Copy out again everything from the start of the items down to the line containing "catalogue / barcode: US 570398", keeping both ends.

→ **Data supplied**
════════

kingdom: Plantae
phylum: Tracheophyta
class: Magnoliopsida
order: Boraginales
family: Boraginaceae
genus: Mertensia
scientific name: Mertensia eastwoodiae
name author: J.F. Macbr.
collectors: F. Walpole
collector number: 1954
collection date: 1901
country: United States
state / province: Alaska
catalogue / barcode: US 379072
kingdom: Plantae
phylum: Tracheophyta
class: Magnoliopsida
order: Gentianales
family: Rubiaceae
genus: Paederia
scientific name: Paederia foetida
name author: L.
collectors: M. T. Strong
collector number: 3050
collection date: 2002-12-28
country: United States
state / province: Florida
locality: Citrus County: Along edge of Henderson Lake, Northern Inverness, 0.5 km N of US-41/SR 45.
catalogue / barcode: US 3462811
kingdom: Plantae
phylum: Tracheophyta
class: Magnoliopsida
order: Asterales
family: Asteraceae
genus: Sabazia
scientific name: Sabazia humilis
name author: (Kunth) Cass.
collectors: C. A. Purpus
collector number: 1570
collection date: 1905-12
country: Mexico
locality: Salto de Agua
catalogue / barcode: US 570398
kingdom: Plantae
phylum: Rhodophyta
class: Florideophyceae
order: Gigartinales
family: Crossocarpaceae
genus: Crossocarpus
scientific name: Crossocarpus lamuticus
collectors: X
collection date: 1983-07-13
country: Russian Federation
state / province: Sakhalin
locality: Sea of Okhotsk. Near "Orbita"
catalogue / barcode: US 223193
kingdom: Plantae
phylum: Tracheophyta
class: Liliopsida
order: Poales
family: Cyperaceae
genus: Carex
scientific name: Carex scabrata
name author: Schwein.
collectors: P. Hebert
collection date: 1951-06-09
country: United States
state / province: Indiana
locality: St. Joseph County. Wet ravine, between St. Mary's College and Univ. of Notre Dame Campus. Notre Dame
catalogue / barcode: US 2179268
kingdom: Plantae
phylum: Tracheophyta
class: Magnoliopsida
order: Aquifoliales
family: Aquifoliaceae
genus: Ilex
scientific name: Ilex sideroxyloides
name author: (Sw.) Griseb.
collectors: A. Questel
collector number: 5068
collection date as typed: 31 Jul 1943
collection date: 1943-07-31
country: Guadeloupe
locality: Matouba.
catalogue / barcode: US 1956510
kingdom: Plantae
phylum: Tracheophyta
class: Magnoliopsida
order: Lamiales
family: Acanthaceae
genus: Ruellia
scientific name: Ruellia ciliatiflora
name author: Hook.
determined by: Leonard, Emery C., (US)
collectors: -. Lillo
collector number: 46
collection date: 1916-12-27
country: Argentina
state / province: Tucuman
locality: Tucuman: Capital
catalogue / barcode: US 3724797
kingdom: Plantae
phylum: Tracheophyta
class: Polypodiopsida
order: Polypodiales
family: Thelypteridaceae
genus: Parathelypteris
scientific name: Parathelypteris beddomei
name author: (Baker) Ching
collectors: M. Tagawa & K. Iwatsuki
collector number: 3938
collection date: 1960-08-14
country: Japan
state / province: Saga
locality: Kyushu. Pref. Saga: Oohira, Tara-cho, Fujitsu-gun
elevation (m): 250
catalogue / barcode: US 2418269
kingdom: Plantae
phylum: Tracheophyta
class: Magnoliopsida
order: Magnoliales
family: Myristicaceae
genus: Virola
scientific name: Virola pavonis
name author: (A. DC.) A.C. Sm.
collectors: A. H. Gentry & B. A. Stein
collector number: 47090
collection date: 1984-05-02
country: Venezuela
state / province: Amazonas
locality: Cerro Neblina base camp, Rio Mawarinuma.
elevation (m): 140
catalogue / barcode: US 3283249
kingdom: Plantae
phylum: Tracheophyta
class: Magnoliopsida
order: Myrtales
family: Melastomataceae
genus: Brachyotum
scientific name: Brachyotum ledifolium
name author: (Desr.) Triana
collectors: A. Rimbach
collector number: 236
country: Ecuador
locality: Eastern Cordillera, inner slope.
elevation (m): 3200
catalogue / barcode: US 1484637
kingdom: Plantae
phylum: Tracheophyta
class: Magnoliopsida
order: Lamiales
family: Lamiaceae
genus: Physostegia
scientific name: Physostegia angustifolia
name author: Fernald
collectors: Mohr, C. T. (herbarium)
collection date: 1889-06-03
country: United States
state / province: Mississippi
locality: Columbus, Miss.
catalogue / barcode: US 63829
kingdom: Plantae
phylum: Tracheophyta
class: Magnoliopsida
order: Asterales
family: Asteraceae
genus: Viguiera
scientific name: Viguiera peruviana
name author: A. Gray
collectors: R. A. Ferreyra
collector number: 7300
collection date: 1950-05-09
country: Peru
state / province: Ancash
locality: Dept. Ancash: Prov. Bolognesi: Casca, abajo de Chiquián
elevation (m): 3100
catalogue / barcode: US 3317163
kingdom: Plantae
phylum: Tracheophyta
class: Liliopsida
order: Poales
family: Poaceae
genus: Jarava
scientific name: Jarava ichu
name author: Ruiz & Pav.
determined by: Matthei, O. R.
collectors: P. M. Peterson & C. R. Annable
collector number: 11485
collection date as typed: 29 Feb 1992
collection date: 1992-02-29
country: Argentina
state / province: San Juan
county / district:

════════

→ **Expected answer**
kingdom: Plantae
phylum: Tracheophyta
class: Magnoliopsida
order: Boraginales
family: Boraginaceae
genus: Mertensia
scientific name: Mertensia eastwoodiae
name author: J.F. Macbr.
collectors: F. Walpole
collector number: 1954
collection date: 1901
country: United States
state / province: Alaska
catalogue / barcode: US 379072
kingdom: Plantae
phylum: Tracheophyta
class: Magnoliopsida
order: Gentianales
family: Rubiaceae
genus: Paederia
scientific name: Paederia foetida
name author: L.
collectors: M. T. Strong
collector number: 3050
collection date: 2002-12-28
country: United States
state / province: Florida
locality: Citrus County: Along edge of Henderson Lake, Northern Inverness, 0.5 km N of US-41/SR 45.
catalogue / barcode: US 3462811
kingdom: Plantae
phylum: Tracheophyta
class: Magnoliopsida
order: Asterales
family: Asteraceae
genus: Sabazia
scientific name: Sabazia humilis
name author: (Kunth) Cass.
collectors: C. A. Purpus
collector number: 1570
collection date: 1905-12
country: Mexico
locality: Salto de Agua
catalogue / barcode: US 570398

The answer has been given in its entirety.